Конфликт (если можно назвать конфликтом бесконечные пререкания) очень схож с вынесенным в заглавие горьковским рассказом и представляет вечную дилемму «свобода — рабство», где первая должна явно перевешивать на весах. Однако Мрожек так тонко и хитро нарушает традиционные установки, что чаши начинают качаться и качаются весь спектакль, выводя и самих героев из равновесия, в результате чего дело доходит до топора. (У Гаврилы был булыжник). Но никто никого не убивает и даже не бьет. Умирает вера, рушатся идеалы и всяческие надежды на будущее. Выброшенные люди, люди второго сорта, его просто не имеют, и даже новый год не сулит ничего нового. Всю ту же бедность, самообман и тяжелый труд.

Режиссеру Александру Сучкову, имеющему большой опыт работы с малонаселенными пьесами еще по «Маленькому театру», удались именно психологические нюансы (стрелочки на одеяле, дырявые носки). Актеры замечательно взаимодействуют, виден четкий постановочный рисунок мизансцен. Если б еще убрать мини-штампы в виде взволнованного хождения по кругу и беготни с ронянием мебели, то все вообще было бы классно.

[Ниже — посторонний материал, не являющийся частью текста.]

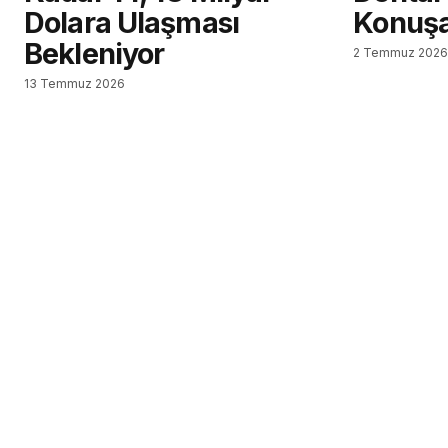
Dolara Ulaşması
Konuş
Bekleniyor
2 Temmuz 202
13 Temmuz 2026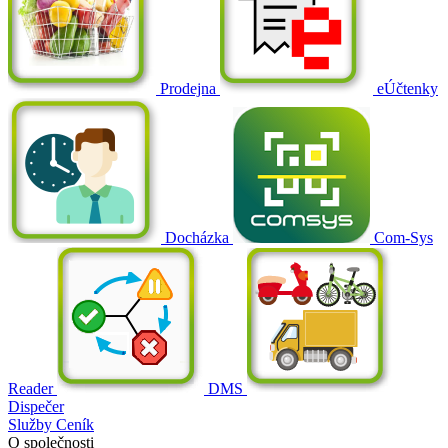
Prodejna
eÚčtenky
Docházka
Com-Sys
Reader
DMS
Dispečer
Služby
Ceník
O společnosti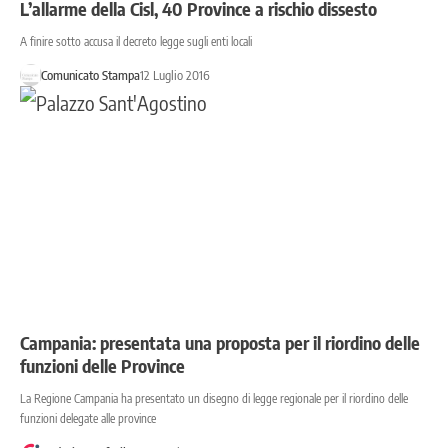
L’allarme della Cisl, 40 Province a rischio dissesto
A finire sotto accusa il decreto legge sugli enti locali
Comunicato Stampa
12 Luglio 2016
Campania: presentata una proposta per il riordino delle
funzioni delle Province
La Regione Campania ha presentato un disegno di legge regionale per il riordino delle
funzioni delegate alle province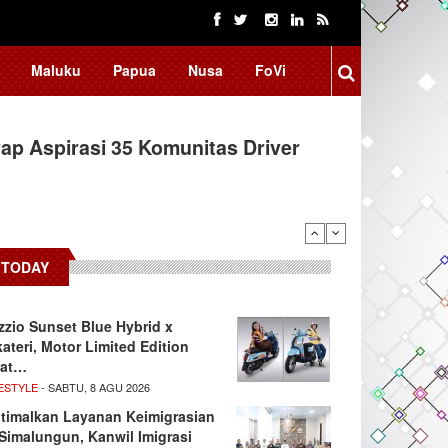
Maluku
Papua
Nusa
FoVi
ap Aspirasi 35 Komunitas Driver
TODAY
zzio Sunset Blue Hybrid x
kateri, Motor Limited Edition
at…
ESTYLE
- SABTU, 8 AGU 2026
timalkan Layanan Keimigrasian
 Simalungun, Kanwil Imigrasi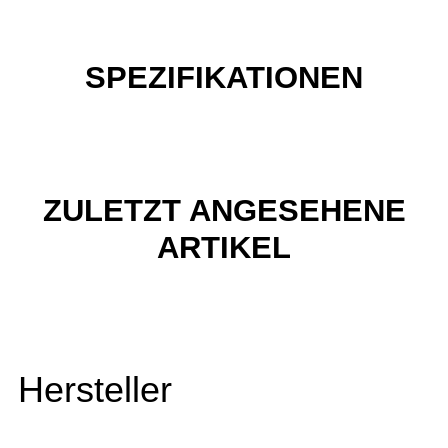
SPEZIFIKATIONEN
ZULETZT ANGESEHENE
ARTIKEL
Hersteller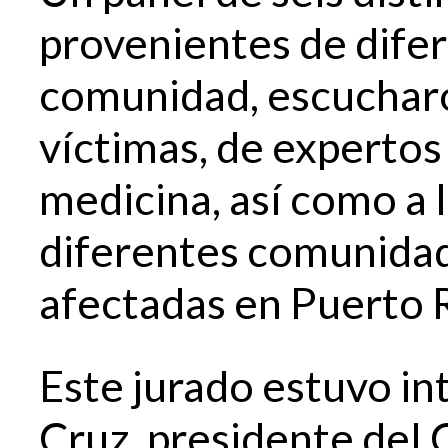
provenientes de difer
comunidad, escucharo
víctimas, de expertos 
medicina, así como a 
diferentes comunidad
afectadas en Puerto R
Este jurado estuvo in
Cruz, presidente del 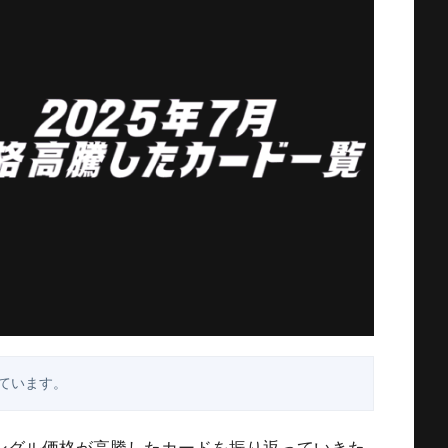
ています。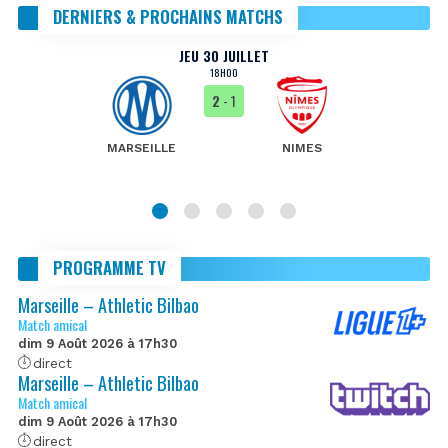
DERNIERS & PROCHAINS MATCHS
JEU 30 JUILLET
18H00
2
- 1
MARSEILLE
NIMES
PROGRAMME TV
Marseille – Athletic Bilbao
Match amical
dim 9 Août 2026 à 17h30
direct
Marseille – Athletic Bilbao
Match amical
dim 9 Août 2026 à 17h30
direct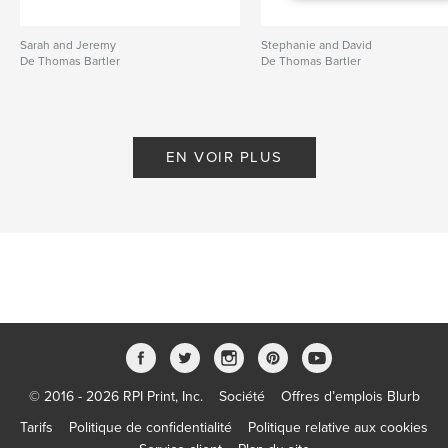
Sarah and Jeremy
Stephanie and David
De Thomas Bartler
De Thomas Bartler
EN VOIR PLUS
© 2016 - 2026 RPI Print, Inc.
Société
Offres d’emplois Blurb
Tarifs
Politique de confidentialité
Politique relative aux cookies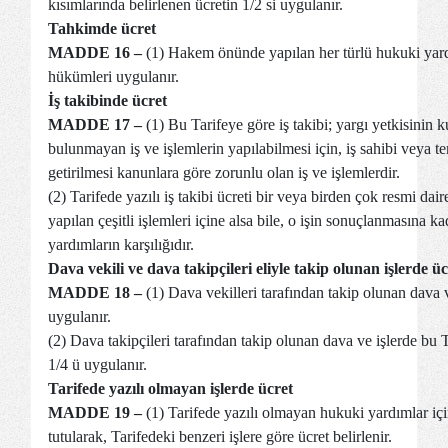
kısımlarında belirlenen ücretin 1/2 si uygulanır.
Tahkimde ücret
MADDE 16 –
(1) Hakem önünde yapılan her türlü hukuki yard
hükümleri uygulanır.
İş takibinde ücret
MADDE 17 –
(1) Bu Tarifeye göre iş takibi; yargı yetkisinin ku
bulunmayan iş ve işlemlerin yapılabilmesi için, iş sahibi veya te
getirilmesi kanunlara göre zorunlu olan iş ve işlemlerdir.
(2) Tarifede yazılı iş takibi ücreti bir veya birden çok resmi da
yapılan çeşitli işlemleri içine alsa bile, o işin sonuçlanmasına 
yardımların karşılığıdır.
Dava vekili ve dava takipçileri eliyle takip olunan işlerde üc
MADDE 18 –
(1) Dava vekilleri tarafından takip olunan dava v
uygulanır.
(2) Dava takipçileri tarafından takip olunan dava ve işlerde bu Ta
1/4 ü uygulanır.
Tarifede yazılı olmayan işlerde ücret
MADDE 19 –
(1) Tarifede yazılı olmayan hukuki yardımlar için
tutularak, Tarifedeki benzeri işlere göre ücret belirlenir.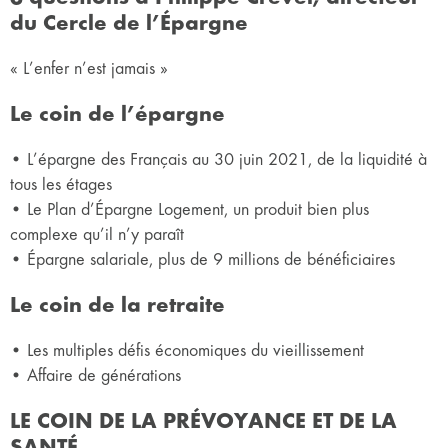
du Cercle de l’Épargne
« L’enfer n’est jamais »
Le coin de l’épargne
• L’épargne des Français au 30 juin 2021, de la liquidité à
tous les étages
• Le Plan d’Épargne Logement, un produit bien plus
complexe qu’il n’y paraît
• Épargne salariale, plus de 9 millions de bénéficiaires
Le coin de la retraite
• Les multiples défis économiques du vieillissement
• Affaire de générations
LE COIN DE LA PRÉVOYANCE ET DE LA
SANTÉ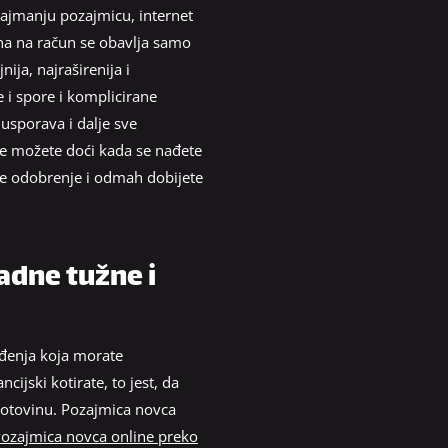
 najmanju pozajmicu, internet
čuna na račun se obavlja samo
ija, najraširenija i
e i spore i komplicirane
usporava i dalje sve
je možete doći kada se nađete
ate odobrenje i odmah dobijete
adne tužne i
nađenja koja morate
cijski kotirate, to jest, da
i gotovinu. Pozajmica novca
ozajmica novca online preko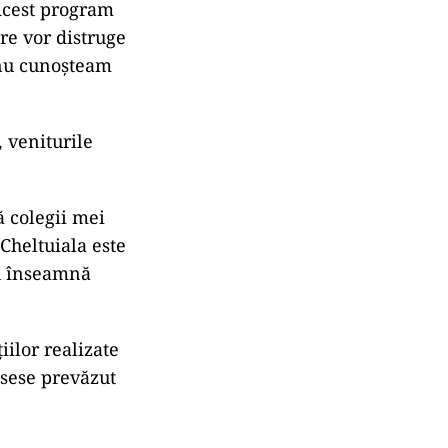
 Acest program
re vor distruge
 nu cunoșteam
, veniturile
ă colegii mei
Cheltuiala este
nu înseamnă
ilor realizate
usese prevăzut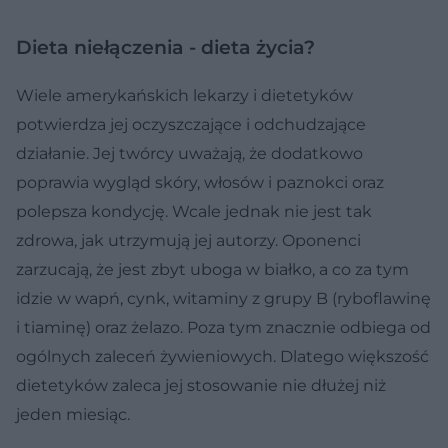
Dieta niełączenia - dieta życia?
Wiele amerykańskich lekarzy i dietetyków
potwierdza jej oczyszczające i odchudzające
działanie. Jej twórcy uważają, że dodatkowo
poprawia wygląd skóry, włosów i paznokci oraz
polepsza kondycję. Wcale jednak nie jest tak
zdrowa, jak utrzymują jej autorzy. Oponenci
zarzucają, że jest zbyt uboga w białko, a co za tym
idzie w wapń, cynk, witaminy z grupy B (ryboflawinę
i tiaminę) oraz żelazo. Poza tym znacznie odbiega od
ogólnych zaleceń żywieniowych. Dlatego większość
dietetyków zaleca jej stosowanie nie dłużej niż
jeden miesiąc.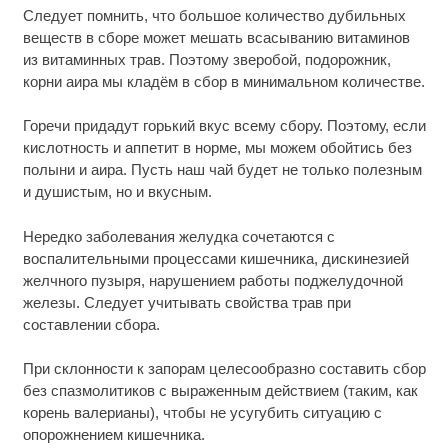
Следует помнить, что большое количество дубильных
веществ в сборе может мешать всасыванию витаминов
из витаминных трав. Поэтому зверобой, подорожник,
корни аира мы кладём в сбор в минимальном количестве.
Горечи придадут горький вкус всему сбору. Поэтому, если
кислотность и аппетит в норме, мы можем обойтись без
полыни и аира. Пусть наш чай будет не только полезным
и душистым, но и вкусным.
Нередко заболевания желудка сочетаются с
воспалительными процессами кишечника, дискинезией
желчного пузыря, нарушением работы поджелудочной
железы. Следует учитывать свойства трав при
составлении сбора.
При склонности к запорам целесообразно составить сбор
без спазмолитиков с выраженным действием (таким, как
корень валерианы), чтобы не усугубить ситуацию с
опорожнением кишечника.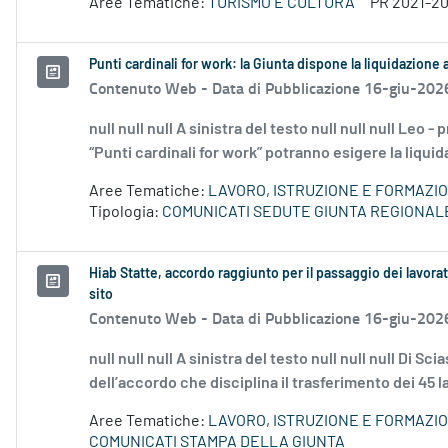
Aree Tematiche:
TURISMO E CULTURA
PR 2021-2
Punti cardinali for work: la Giunta dispone la liquidazione 
Contenuto Web -
Data di Pubblicazione 16-giu-202
null null null A sinistra del testo null null null Leo
“Punti cardinali for work” potranno esigere la liquida
Aree Tematiche:
LAVORO, ISTRUZIONE E FORMAZI
Tipologia:
COMUNICATI SEDUTE GIUNTA REGIONAL
Hiab Statte, accordo raggiunto per il passaggio dei lavorato
sito
Contenuto Web -
Data di Pubblicazione 16-giu-202
null null null A sinistra del testo null null null Di
dell’accordo che disciplina il trasferimento dei 45 l
Aree Tematiche:
LAVORO, ISTRUZIONE E FORMAZI
COMUNICATI STAMPA DELLA GIUNTA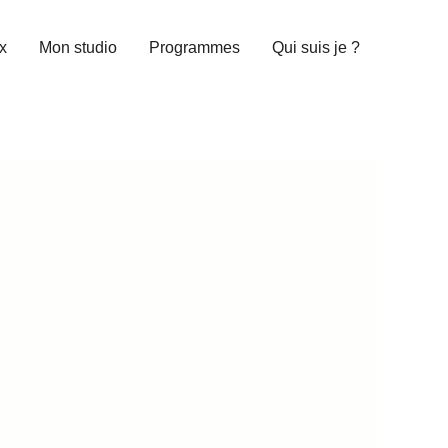
x
Mon studio
Programmes
Qui suis je ?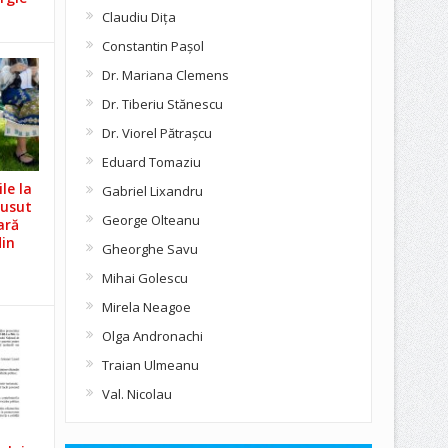
Claudiu Diţa
Constantin Pașol
Dr. Mariana Clemens
Dr. Tiberiu Stănescu
Dr. Viorel Pătraşcu
Eduard Tomaziu
le la
Gabriel Lixandru
Cusut
George Olteanu
ară
din
Gheorghe Savu
Mihai Golescu
Mirela Neagoe
Olga Andronachi
Traian Ulmeanu
Val. Nicolau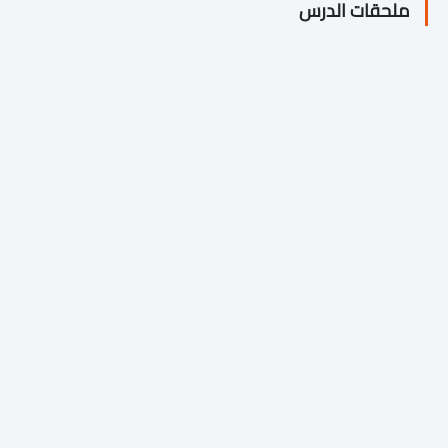
ملحقات الدرس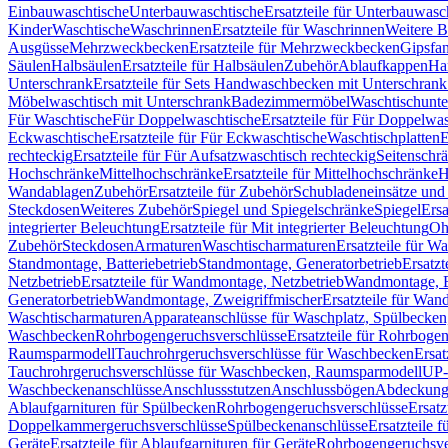
Einbauwaschtische
Unterbauwaschtische
Ersatzteile für Unterbauwasc
Kinder
Waschtische
Waschrinnen
Ersatzteile für Waschrinnen
Weitere 
Ausgüsse
Mehrzweckbecken
Ersatzteile für Mehrzweckbecken
Gipsfa
Säulen
Halbsäulen
Ersatzteile für Halbsäulen
Zubehör
Ablaufkappen
Ha
Unterschrank
Ersatzteile für Sets Handwaschbecken mit Unterschrank
Möbelwaschtisch mit Unterschrank
Badezimmermöbel
Waschtischunte
Für Waschtische
Für Doppelwaschtische
Ersatzteile für Für Doppelwa
Eckwaschtische
Ersatzteile für Für Eckwaschtische
Waschtischplatten
E
rechteckig
Ersatzteile für Für Aufsatzwaschtisch rechteckig
Seitenschr
Hochschränke
Mittelhochschränke
Ersatzteile für Mittelhochschränke
H
Wandablagen
Zubehör
Ersatzteile für Zubehör
Schubladeneinsätze un
Steckdosen
Weiteres Zubehör
Spiegel und Spiegelschränke
Spiegel
Ersa
integrierter Beleuchtung
Ersatzteile für Mit integrierter Beleuchtung
Oh
Zubehör
Steckdosen
Armaturen
Waschtischarmaturen
Ersatzteile für W
Standmontage, Batteriebetrieb
Standmontage, Generatorbetrieb
Ersatzt
Netzbetrieb
Ersatzteile für Wandmontage, Netzbetrieb
Wandmontage, Ba
Generatorbetrieb
Wandmontage, Zweigriffmischer
Ersatzteile für Wa
Waschtischarmaturen
Apparateanschlüsse für Waschplatz, Spülbecke
Waschbecken
Rohrbogengeruchsverschlüsse
Ersatzteile für Rohrboge
Raumsparmodell
Tauchrohrgeruchsverschlüsse für Waschbecken
Ersat
Tauchrohrgeruchsverschlüsse für Waschbecken, Raumsparmodell
UP-
Waschbeckenanschlüsse
Anschlussstutzen
Anschlussbögen
Abdeckung
Ablaufgarnituren für Spülbecken
Rohrbogengeruchsverschlüsse
Ersatz
Doppelkammergeruchsverschlüsse
Spülbeckenanschlüsse
Ersatzteile 
Geräte
Ersatzteile für Ablaufgarnituren für Geräte
Rohrbogengeruchsve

Из декораций (Александра Долгова) я бы выделил занятные картонные софиты, чем-то напоминающие суперлюстру имени Шарадзе на Московском вокзале. Очень любопытной показалась работа со светом (Нины Беркутовой).

А в целом просто здорово, что родной зритель сможет увидеть вот такой альтернативный театр помимо слащавых глупостей Гладилина и беспомощных инсценировок Горького и Достоевского.